-- Work task --
Count the lines in the material below that contain the word "first", and reply with only the number.

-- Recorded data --
........

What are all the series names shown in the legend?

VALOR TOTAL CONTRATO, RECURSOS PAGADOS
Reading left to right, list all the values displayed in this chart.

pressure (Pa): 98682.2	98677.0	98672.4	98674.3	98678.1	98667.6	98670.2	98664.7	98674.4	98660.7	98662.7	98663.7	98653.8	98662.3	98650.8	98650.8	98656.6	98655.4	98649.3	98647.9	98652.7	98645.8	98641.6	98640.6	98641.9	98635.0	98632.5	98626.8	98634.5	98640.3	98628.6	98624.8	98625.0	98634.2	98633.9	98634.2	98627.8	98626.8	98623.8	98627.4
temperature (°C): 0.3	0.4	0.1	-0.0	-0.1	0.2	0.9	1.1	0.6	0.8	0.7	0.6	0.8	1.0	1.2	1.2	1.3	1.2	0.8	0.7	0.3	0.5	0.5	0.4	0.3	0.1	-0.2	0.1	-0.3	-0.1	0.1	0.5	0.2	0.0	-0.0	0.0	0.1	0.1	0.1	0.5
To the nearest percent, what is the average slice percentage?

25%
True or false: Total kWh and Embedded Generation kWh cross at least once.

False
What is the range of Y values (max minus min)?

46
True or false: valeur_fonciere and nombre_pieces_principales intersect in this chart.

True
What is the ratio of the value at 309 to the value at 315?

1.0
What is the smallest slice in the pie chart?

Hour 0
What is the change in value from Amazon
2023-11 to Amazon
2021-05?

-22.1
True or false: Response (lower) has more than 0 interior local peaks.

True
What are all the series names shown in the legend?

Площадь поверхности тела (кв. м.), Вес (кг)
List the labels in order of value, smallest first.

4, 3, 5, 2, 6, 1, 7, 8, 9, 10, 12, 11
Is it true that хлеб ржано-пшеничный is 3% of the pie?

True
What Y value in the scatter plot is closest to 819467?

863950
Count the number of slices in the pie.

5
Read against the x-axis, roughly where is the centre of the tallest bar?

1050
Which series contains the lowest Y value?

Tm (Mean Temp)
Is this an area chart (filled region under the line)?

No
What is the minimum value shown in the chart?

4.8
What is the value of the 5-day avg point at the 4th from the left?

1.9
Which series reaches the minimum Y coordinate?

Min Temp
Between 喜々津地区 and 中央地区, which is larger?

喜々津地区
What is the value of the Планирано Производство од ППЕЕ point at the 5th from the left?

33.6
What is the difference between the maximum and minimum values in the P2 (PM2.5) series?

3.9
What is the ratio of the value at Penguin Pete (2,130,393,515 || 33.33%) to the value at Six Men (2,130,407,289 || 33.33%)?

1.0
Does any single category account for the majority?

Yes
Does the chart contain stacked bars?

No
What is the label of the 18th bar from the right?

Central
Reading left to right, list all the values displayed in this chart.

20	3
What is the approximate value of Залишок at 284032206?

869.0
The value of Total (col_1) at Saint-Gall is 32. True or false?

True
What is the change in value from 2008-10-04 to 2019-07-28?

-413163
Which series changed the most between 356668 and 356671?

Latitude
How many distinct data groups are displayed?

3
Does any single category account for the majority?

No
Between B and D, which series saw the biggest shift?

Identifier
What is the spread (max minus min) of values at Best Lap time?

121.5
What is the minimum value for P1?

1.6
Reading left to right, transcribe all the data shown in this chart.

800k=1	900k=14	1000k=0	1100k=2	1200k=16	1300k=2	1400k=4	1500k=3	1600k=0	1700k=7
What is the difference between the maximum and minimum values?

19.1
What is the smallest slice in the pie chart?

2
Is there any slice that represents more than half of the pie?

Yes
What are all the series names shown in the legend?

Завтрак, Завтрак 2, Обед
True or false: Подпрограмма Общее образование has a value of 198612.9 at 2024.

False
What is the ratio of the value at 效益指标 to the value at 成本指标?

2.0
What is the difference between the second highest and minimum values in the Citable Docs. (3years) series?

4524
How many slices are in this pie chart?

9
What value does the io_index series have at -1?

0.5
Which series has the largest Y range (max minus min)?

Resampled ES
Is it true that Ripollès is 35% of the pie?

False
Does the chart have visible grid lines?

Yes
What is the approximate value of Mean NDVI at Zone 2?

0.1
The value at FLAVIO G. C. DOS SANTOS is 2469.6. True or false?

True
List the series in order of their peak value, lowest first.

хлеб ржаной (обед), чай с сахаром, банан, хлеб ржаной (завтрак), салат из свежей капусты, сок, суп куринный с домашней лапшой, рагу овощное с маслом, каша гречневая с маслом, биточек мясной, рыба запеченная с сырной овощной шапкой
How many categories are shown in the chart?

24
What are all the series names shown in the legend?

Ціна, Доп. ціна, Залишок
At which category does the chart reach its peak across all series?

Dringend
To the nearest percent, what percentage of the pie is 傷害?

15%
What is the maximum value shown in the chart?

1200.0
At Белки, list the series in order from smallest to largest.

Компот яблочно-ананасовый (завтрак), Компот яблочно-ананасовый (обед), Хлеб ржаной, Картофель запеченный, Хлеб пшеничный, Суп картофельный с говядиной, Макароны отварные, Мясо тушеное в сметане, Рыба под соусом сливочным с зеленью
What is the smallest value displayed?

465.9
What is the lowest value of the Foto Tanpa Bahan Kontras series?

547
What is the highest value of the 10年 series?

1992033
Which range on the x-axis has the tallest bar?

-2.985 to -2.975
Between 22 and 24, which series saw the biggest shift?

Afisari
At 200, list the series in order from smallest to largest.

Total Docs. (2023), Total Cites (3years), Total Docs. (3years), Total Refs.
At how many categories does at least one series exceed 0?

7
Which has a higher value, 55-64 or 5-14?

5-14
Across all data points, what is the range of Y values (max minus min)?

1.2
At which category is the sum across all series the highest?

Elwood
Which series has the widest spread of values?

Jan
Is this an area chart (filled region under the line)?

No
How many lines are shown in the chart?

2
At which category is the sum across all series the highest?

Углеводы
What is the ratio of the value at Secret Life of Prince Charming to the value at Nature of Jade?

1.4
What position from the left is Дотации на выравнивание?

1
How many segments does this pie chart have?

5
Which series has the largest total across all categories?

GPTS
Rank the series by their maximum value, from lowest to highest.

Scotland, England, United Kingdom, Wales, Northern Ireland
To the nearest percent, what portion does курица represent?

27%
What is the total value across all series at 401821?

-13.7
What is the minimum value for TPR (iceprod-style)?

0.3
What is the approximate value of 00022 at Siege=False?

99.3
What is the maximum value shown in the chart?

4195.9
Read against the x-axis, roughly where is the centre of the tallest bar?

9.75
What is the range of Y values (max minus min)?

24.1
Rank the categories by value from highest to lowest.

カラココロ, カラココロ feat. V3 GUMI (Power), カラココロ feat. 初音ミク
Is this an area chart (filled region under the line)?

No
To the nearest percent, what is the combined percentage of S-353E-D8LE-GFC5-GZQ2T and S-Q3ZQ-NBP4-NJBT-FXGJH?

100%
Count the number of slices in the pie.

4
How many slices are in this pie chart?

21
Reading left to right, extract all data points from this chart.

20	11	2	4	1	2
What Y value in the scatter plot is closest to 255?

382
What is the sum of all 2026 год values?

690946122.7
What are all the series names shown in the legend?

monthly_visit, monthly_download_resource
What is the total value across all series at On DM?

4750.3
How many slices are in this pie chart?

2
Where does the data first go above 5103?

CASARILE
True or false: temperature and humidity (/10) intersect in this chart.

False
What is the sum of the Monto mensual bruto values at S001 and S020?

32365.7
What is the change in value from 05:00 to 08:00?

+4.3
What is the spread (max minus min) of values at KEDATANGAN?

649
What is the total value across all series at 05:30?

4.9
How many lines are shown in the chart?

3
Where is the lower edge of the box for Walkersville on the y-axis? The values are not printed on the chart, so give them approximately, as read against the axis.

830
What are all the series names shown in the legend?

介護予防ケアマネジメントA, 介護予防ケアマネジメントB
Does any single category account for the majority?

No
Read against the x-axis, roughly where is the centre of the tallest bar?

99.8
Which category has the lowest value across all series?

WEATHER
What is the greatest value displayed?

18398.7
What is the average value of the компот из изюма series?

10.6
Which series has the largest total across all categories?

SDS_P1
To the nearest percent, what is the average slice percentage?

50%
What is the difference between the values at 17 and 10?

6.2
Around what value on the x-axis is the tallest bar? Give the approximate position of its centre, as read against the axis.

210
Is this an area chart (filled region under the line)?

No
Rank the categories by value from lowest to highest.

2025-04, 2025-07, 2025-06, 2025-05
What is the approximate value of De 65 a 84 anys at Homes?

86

........

-- Output for this task --
3